*** Data provided ***
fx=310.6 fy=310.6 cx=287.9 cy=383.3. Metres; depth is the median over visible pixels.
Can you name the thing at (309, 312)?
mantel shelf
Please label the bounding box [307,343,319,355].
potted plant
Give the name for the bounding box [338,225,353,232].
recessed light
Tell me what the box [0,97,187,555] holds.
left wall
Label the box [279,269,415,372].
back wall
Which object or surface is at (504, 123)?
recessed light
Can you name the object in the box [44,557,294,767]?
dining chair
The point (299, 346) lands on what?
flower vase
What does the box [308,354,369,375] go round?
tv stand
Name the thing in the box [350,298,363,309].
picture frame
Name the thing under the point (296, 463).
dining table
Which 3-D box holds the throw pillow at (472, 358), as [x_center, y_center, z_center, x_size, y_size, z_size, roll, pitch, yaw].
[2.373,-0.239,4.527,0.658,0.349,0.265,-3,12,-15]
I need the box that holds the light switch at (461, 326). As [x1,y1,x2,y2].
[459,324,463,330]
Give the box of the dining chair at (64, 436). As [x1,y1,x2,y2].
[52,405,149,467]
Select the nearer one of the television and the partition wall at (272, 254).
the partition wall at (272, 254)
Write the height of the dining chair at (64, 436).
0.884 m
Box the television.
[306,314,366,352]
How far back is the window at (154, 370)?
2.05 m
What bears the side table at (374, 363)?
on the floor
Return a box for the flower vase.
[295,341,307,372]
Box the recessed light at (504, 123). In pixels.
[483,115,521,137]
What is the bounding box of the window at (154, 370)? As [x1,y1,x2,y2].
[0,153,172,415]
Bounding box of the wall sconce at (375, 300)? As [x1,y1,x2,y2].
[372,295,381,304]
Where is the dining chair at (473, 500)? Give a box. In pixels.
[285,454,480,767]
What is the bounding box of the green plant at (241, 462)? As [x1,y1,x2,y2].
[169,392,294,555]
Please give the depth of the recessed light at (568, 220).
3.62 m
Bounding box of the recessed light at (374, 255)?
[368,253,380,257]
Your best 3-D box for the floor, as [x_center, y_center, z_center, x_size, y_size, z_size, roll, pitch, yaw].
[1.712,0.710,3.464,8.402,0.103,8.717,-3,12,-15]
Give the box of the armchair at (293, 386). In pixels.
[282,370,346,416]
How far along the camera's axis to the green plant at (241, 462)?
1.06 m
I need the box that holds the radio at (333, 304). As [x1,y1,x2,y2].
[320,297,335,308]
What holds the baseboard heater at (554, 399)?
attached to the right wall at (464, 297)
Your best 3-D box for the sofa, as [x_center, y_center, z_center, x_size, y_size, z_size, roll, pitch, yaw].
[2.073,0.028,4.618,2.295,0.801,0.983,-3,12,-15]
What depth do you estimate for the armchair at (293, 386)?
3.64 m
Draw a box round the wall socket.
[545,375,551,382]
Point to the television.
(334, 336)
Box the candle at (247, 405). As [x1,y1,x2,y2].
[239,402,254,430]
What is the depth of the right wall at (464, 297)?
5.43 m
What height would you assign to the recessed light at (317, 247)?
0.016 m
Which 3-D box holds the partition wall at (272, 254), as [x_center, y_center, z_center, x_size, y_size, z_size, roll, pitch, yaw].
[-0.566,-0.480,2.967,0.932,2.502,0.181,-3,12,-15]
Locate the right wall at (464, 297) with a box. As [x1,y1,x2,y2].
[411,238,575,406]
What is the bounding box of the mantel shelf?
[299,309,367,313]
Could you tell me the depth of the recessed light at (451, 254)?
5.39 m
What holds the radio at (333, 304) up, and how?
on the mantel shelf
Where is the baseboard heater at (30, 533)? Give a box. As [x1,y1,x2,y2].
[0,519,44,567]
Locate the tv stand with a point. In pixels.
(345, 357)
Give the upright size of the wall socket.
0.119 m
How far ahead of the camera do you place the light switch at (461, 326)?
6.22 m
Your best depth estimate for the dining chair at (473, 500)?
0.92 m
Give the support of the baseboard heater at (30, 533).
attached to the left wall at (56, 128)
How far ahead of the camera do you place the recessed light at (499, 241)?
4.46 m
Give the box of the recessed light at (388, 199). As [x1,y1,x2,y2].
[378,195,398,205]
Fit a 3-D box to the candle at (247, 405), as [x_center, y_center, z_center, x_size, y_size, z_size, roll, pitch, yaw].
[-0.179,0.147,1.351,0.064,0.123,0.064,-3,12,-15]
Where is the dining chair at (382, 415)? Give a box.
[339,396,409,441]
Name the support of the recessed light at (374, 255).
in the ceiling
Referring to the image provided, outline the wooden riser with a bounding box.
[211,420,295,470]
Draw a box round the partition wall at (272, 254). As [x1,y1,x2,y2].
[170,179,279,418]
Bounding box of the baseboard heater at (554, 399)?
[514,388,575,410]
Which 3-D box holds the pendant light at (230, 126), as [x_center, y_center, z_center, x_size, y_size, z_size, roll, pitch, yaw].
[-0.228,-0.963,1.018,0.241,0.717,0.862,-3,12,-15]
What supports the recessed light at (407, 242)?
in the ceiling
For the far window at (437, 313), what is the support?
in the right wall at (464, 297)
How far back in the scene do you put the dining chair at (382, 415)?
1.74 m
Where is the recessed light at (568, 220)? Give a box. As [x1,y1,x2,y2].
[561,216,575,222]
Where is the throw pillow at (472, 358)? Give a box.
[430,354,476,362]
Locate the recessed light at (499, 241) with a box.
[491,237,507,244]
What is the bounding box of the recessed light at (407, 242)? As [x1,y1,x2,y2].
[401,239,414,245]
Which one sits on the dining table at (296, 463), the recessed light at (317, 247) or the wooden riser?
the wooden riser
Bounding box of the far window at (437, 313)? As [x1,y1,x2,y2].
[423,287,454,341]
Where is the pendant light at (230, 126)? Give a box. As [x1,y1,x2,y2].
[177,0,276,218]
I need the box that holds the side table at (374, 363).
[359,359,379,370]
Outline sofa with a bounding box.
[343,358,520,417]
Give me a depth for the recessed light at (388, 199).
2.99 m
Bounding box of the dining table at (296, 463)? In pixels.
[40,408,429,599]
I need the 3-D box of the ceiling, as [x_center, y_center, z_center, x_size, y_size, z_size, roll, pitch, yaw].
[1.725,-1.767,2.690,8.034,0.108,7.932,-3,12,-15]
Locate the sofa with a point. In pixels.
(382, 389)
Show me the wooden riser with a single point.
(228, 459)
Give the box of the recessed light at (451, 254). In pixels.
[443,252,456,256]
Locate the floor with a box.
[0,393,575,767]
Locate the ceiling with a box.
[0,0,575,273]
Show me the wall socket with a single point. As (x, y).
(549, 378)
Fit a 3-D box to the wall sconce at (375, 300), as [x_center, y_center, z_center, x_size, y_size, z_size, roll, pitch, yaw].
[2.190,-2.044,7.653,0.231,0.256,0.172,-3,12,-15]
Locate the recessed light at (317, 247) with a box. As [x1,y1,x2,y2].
*** End of Data provided ***
Transcribe each record above exactly. Skip none.

* The answer:
fx=310.6 fy=310.6 cx=287.9 cy=383.3. Metres; depth is the median over visible pixels.
Can you name the thing at (309, 312)?
mantel shelf
Please label the bounding box [307,343,319,355].
potted plant
Give the name for the bounding box [338,225,353,232].
recessed light
Tell me what the box [0,97,187,555] holds.
left wall
Label the box [279,269,415,372].
back wall
Which object or surface is at (504, 123)?
recessed light
Can you name the object in the box [44,557,294,767]?
dining chair
The point (299, 346) lands on what?
flower vase
What does the box [308,354,369,375] go round?
tv stand
Name the thing in the box [350,298,363,309].
picture frame
Name the thing under the point (296, 463).
dining table
Which 3-D box holds the throw pillow at (472, 358), as [x_center, y_center, z_center, x_size, y_size, z_size, roll, pitch, yaw].
[2.373,-0.239,4.527,0.658,0.349,0.265,-3,12,-15]
I need the box that holds the light switch at (461, 326). As [x1,y1,x2,y2].
[459,324,463,330]
Give the box of the dining chair at (64, 436). As [x1,y1,x2,y2].
[52,405,149,467]
Select the nearer one of the television and the partition wall at (272, 254).
the partition wall at (272, 254)
Write the height of the dining chair at (64, 436).
0.884 m
Box the television.
[306,314,366,352]
How far back is the window at (154, 370)?
2.05 m
What bears the side table at (374, 363)?
on the floor
Return a box for the flower vase.
[295,341,307,372]
Box the recessed light at (504, 123). In pixels.
[483,115,521,137]
What is the bounding box of the window at (154, 370)? As [x1,y1,x2,y2].
[0,153,172,415]
Bounding box of the wall sconce at (375, 300)? As [x1,y1,x2,y2].
[372,295,381,304]
Where is the dining chair at (473, 500)? Give a box. In pixels.
[285,454,480,767]
What is the bounding box of the green plant at (241, 462)? As [x1,y1,x2,y2].
[169,392,294,555]
Please give the depth of the recessed light at (568, 220).
3.62 m
Bounding box of the recessed light at (374, 255)?
[368,253,380,257]
Your best 3-D box for the floor, as [x_center, y_center, z_center, x_size, y_size, z_size, roll, pitch, yaw].
[1.712,0.710,3.464,8.402,0.103,8.717,-3,12,-15]
Give the box of the armchair at (293, 386). In pixels.
[282,370,346,416]
How far along the camera's axis to the green plant at (241, 462)?
1.06 m
I need the box that holds the radio at (333, 304). As [x1,y1,x2,y2].
[320,297,335,308]
What holds the baseboard heater at (554, 399)?
attached to the right wall at (464, 297)
Your best 3-D box for the sofa, as [x_center, y_center, z_center, x_size, y_size, z_size, roll, pitch, yaw].
[2.073,0.028,4.618,2.295,0.801,0.983,-3,12,-15]
What depth do you estimate for the armchair at (293, 386)?
3.64 m
Draw a box round the wall socket.
[545,375,551,382]
Point to the television.
(334, 336)
Box the candle at (247, 405). As [x1,y1,x2,y2].
[239,402,254,430]
What is the depth of the right wall at (464, 297)?
5.43 m
What height would you assign to the recessed light at (317, 247)?
0.016 m
Which 3-D box holds the partition wall at (272, 254), as [x_center, y_center, z_center, x_size, y_size, z_size, roll, pitch, yaw].
[-0.566,-0.480,2.967,0.932,2.502,0.181,-3,12,-15]
Locate the right wall at (464, 297) with a box. As [x1,y1,x2,y2].
[411,238,575,406]
What is the bounding box of the mantel shelf?
[299,309,367,313]
Could you tell me the depth of the recessed light at (451, 254)?
5.39 m
What holds the radio at (333, 304) up, and how?
on the mantel shelf
Where is the baseboard heater at (30, 533)? Give a box. As [x1,y1,x2,y2].
[0,519,44,567]
Locate the tv stand with a point. In pixels.
(345, 357)
Give the upright size of the wall socket.
0.119 m
How far ahead of the camera do you place the light switch at (461, 326)?
6.22 m
Your best depth estimate for the dining chair at (473, 500)?
0.92 m
Give the support of the baseboard heater at (30, 533).
attached to the left wall at (56, 128)
How far ahead of the camera do you place the recessed light at (499, 241)?
4.46 m
Give the box of the recessed light at (388, 199). As [x1,y1,x2,y2].
[378,195,398,205]
Fit a 3-D box to the candle at (247, 405), as [x_center, y_center, z_center, x_size, y_size, z_size, roll, pitch, yaw].
[-0.179,0.147,1.351,0.064,0.123,0.064,-3,12,-15]
Where is the dining chair at (382, 415)? Give a box.
[339,396,409,441]
Name the support of the recessed light at (374, 255).
in the ceiling
Referring to the image provided, outline the wooden riser with a bounding box.
[211,420,295,470]
Draw a box round the partition wall at (272, 254). As [x1,y1,x2,y2].
[170,179,279,418]
Bounding box of the baseboard heater at (554, 399)?
[514,388,575,410]
Which 3-D box holds the pendant light at (230, 126), as [x_center, y_center, z_center, x_size, y_size, z_size, roll, pitch, yaw].
[-0.228,-0.963,1.018,0.241,0.717,0.862,-3,12,-15]
What supports the recessed light at (407, 242)?
in the ceiling
For the far window at (437, 313), what is the support?
in the right wall at (464, 297)
How far back in the scene do you put the dining chair at (382, 415)?
1.74 m
Where is the recessed light at (568, 220)? Give a box. As [x1,y1,x2,y2].
[561,216,575,222]
Where is the throw pillow at (472, 358)? Give a box.
[430,354,476,362]
Locate the recessed light at (499, 241) with a box.
[491,237,507,244]
What is the bounding box of the recessed light at (407, 242)? As [x1,y1,x2,y2].
[401,239,414,245]
Which one sits on the dining table at (296, 463), the recessed light at (317, 247) or the wooden riser?
the wooden riser
Bounding box of the far window at (437, 313)? As [x1,y1,x2,y2].
[423,287,454,341]
Where is the pendant light at (230, 126)? Give a box. As [x1,y1,x2,y2].
[177,0,276,218]
I need the box that holds the side table at (374, 363).
[359,359,379,370]
Outline sofa with a bounding box.
[343,358,520,417]
Give me a depth for the recessed light at (388, 199).
2.99 m
Bounding box of the dining table at (296, 463)? In pixels.
[40,408,429,599]
I need the 3-D box of the ceiling, as [x_center, y_center, z_center, x_size, y_size, z_size, roll, pitch, yaw].
[1.725,-1.767,2.690,8.034,0.108,7.932,-3,12,-15]
Locate the sofa with a point. In pixels.
(382, 389)
Show me the wooden riser with a single point.
(228, 459)
Give the box of the recessed light at (451, 254). In pixels.
[443,252,456,256]
Locate the floor with a box.
[0,393,575,767]
Locate the ceiling with a box.
[0,0,575,273]
Show me the wall socket with a single point. As (x, y).
(549, 378)
Fit a 3-D box to the wall sconce at (375, 300), as [x_center, y_center, z_center, x_size, y_size, z_size, roll, pitch, yaw].
[2.190,-2.044,7.653,0.231,0.256,0.172,-3,12,-15]
Locate the recessed light at (317, 247) with a box. As [x1,y1,x2,y2].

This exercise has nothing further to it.